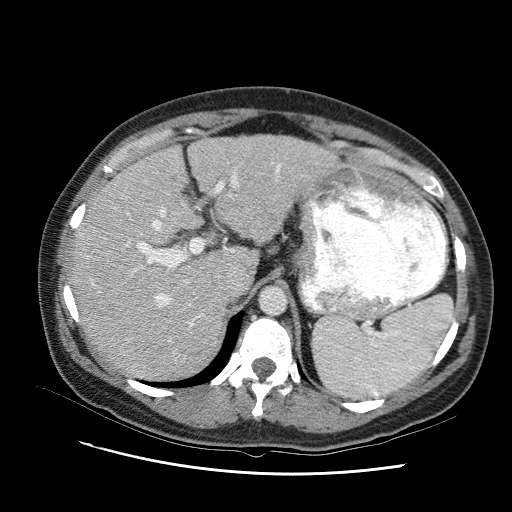
Contrast-enhanced abdominal CT (liver protocol), one axial slice; slice 66 of 95 in the series (ordered by position); reconstruction kernel STANDARD; 120 kVp; one of 2 acquisitions stored at this slice position; soft-tissue window (W 400 / L 40 HU); 2.5 mm slice thickness; 512 × 512 image matrix, field of view 360 × 360 mm. Case-level facts recorded for this patient, not image findings: diagnosis: hepatocellular carcinoma (patient treated with transarterial chemoembolisation; whether this scan precedes or follows treatment is not stated here); TNM stage (as recorded): Stage-I; Child-Pugh class: B; tumour differentiation: moderately differentiated; tumour nodularity: uninodular.
Structures marked on this image (semi-automatic segmentation, software-assisted and operator-edited):
- abdominal aorta: bounding box (x1, y1, x2, y2) in pixels: (259, 287, 285, 314)
- liver parenchyma outside the tumour (the mass and vessels are separate outlines, so this box may not span the whole liver): (68, 132, 341, 368)
- portal vein: (111, 150, 307, 324)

============================================================

> _THE TASK_:
Retype the full listing above precisely. Exclude each picture you find in it.

> _WRITTEN RESPONSE_:
Contrast-enhanced abdominal CT (liver protocol), one axial slice; slice 66 of 95 in the series (ordered by position); reconstruction kernel STANDARD; 120 kVp; one of 2 acquisitions stored at this slice position; soft-tissue window (W 400 / L 40 HU); 2.5 mm slice thickness; 512 × 512 image matrix, field of view 360 × 360 mm. Case-level facts recorded for this patient, not image findings: diagnosis: hepatocellular carcinoma (patient treated with transarterial chemoembolisation; whether this scan precedes or follows treatment is not stated here); TNM stage (as recorded): Stage-I; Child-Pugh class: B; tumour differentiation: moderately differentiated; tumour nodularity: uninodular.
Structures marked on this image (semi-automatic segmentation, software-assisted and operator-edited):
- abdominal aorta: bounding box (x1, y1, x2, y2) in pixels: (259, 287, 285, 314)
- liver parenchyma outside the tumour (the mass and vessels are separate outlines, so this box may not span the whole liver): (68, 132, 341, 368)
- portal vein: (111, 150, 307, 324)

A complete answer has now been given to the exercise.